(Beginning of Dataset excerpts)

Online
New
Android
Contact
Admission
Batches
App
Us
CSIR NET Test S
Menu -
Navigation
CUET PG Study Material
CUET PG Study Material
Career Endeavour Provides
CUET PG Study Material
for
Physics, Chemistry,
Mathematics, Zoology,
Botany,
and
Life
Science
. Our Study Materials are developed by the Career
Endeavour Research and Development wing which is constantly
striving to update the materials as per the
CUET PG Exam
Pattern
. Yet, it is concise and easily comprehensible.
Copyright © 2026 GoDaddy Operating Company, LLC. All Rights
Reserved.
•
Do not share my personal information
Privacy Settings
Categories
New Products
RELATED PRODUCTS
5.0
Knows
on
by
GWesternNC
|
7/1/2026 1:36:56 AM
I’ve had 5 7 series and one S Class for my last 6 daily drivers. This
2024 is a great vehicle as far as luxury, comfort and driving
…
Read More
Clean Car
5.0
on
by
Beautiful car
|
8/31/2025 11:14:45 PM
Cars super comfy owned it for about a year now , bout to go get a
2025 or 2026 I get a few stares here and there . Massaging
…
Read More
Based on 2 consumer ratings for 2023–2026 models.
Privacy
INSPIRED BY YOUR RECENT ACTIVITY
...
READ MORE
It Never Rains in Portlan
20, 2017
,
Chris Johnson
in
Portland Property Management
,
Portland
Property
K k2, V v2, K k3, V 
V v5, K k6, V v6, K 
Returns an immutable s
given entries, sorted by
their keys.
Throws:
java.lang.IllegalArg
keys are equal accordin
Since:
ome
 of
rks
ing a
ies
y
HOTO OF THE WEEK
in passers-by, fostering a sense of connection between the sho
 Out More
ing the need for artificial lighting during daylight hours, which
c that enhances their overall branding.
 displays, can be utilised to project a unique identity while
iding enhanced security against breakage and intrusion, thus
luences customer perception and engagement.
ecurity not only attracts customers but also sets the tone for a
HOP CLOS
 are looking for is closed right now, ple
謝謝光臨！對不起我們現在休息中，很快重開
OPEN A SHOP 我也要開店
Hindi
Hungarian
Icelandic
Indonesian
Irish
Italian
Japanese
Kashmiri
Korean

(End of Dataset excerpts)
(Beginning of Dataset excerpts)

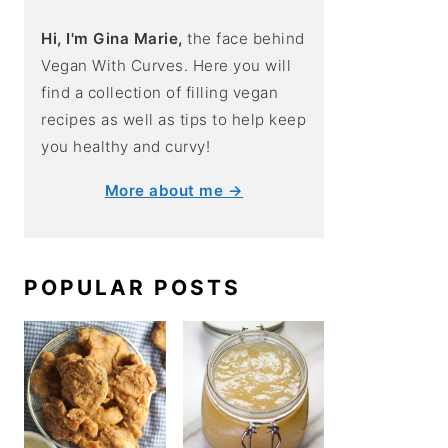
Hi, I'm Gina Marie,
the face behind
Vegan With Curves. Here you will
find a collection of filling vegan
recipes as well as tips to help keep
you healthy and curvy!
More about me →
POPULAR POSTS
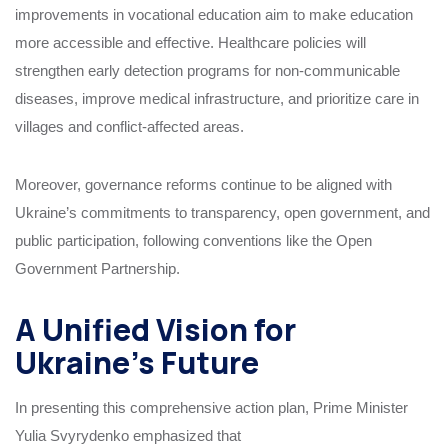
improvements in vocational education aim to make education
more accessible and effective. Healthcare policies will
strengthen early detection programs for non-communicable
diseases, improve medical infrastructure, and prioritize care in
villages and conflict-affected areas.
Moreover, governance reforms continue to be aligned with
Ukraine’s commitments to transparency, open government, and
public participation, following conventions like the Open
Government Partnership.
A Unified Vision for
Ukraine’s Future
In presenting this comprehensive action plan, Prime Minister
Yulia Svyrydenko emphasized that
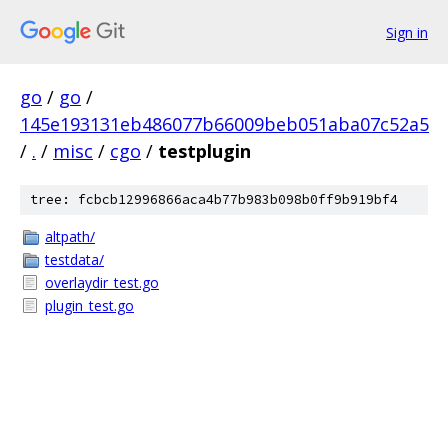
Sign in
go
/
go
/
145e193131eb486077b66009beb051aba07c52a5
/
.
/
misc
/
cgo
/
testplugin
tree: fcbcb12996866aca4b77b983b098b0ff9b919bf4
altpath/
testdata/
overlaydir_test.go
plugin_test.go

(End of Dataset excerpts)
(Beginning of Dataset excerpts)

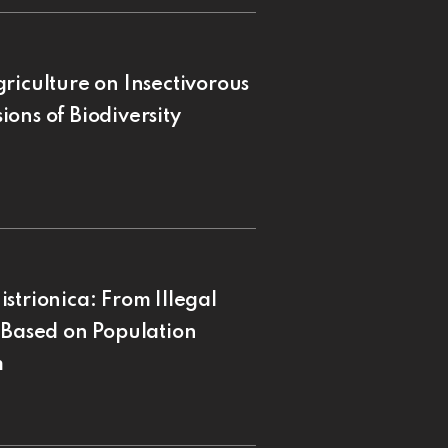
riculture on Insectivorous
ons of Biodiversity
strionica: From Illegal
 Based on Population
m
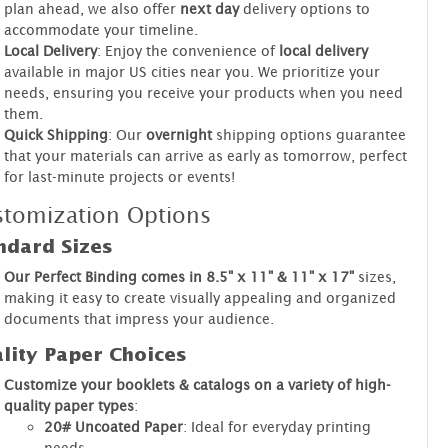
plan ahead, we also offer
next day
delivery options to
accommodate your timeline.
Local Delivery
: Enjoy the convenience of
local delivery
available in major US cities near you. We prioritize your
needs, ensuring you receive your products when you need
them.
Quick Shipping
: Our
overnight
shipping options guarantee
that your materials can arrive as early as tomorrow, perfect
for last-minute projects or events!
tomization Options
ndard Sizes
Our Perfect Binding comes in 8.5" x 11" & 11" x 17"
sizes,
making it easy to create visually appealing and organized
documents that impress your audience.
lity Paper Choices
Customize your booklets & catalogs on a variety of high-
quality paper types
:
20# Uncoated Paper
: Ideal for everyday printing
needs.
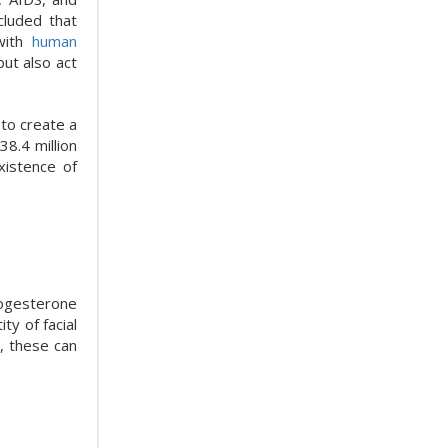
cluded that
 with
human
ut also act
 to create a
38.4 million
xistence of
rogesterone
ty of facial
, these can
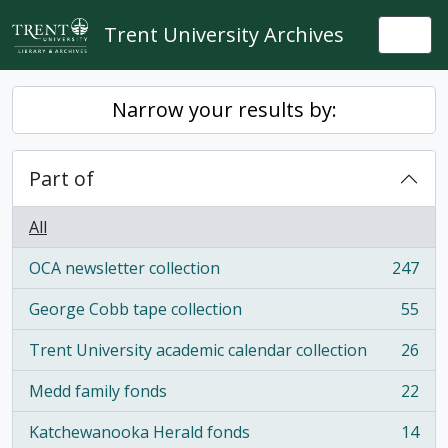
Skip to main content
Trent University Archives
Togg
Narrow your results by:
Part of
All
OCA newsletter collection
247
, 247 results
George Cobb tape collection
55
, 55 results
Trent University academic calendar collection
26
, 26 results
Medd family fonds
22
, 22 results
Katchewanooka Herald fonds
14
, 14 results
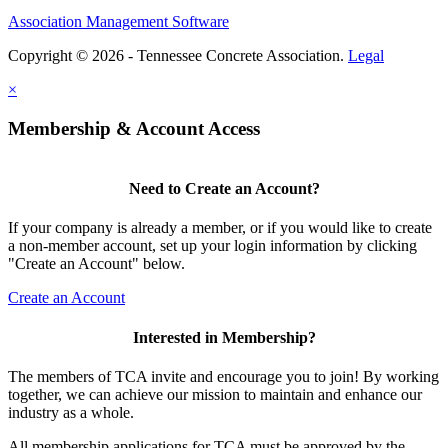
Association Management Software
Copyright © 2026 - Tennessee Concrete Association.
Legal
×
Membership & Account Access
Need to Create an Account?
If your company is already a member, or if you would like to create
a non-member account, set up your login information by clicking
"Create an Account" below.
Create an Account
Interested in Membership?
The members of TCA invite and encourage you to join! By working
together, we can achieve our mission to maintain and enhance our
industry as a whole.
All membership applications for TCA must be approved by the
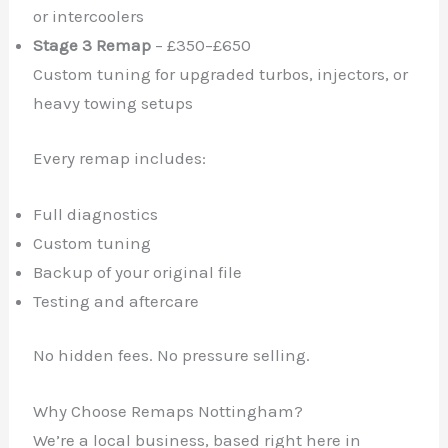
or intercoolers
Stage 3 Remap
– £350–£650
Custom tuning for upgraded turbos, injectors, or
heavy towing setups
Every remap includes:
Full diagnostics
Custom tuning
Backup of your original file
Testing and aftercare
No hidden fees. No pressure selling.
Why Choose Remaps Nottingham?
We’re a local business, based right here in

(End of Dataset excerpts)

Written task: Reproduce everything from the line containing "cluded that" down to the line containing "We’re a local business, based right here in", including both of those lines. Leave the pictures out of your answer.

Result of the exercise:
cluded that
 with
human
ut also act
 to create a
38.4 million
xistence of
rogesterone
ty of facial
, these can
Skip to main content
Trent University Archives
Togg
Narrow your results by:
Part of
All
OCA newsletter collection
247
, 247 results
George Cobb tape collection
55
, 55 results
Trent University academic calendar collection
26
, 26 results
Medd family fonds
22
, 22 results
Katchewanooka Herald fonds
14
, 14 results
Association Management Software
Copyright © 2026 - Tennessee Concrete Association.
Legal
×
Membership & Account Access
Need to Create an Account?
If your company is already a member, or if you would like to create
a non-member account, set up your login information by clicking
"Create an Account" below.
Create an Account
Interested in Membership?
The members of TCA invite and encourage you to join! By working
together, we can achieve our mission to maintain and enhance our
industry as a whole.
All membership applications for TCA must be approved by the
or intercoolers
Stage 3 Remap
– £350–£650
Custom tuning for upgraded turbos, injectors, or
heavy towing setups
Every remap includes:
Full diagnostics
Custom tuning
Backup of your original file
Testing and aftercare
No hidden fees. No pressure selling.
Why Choose Remaps Nottingham?
We’re a local business, based right here in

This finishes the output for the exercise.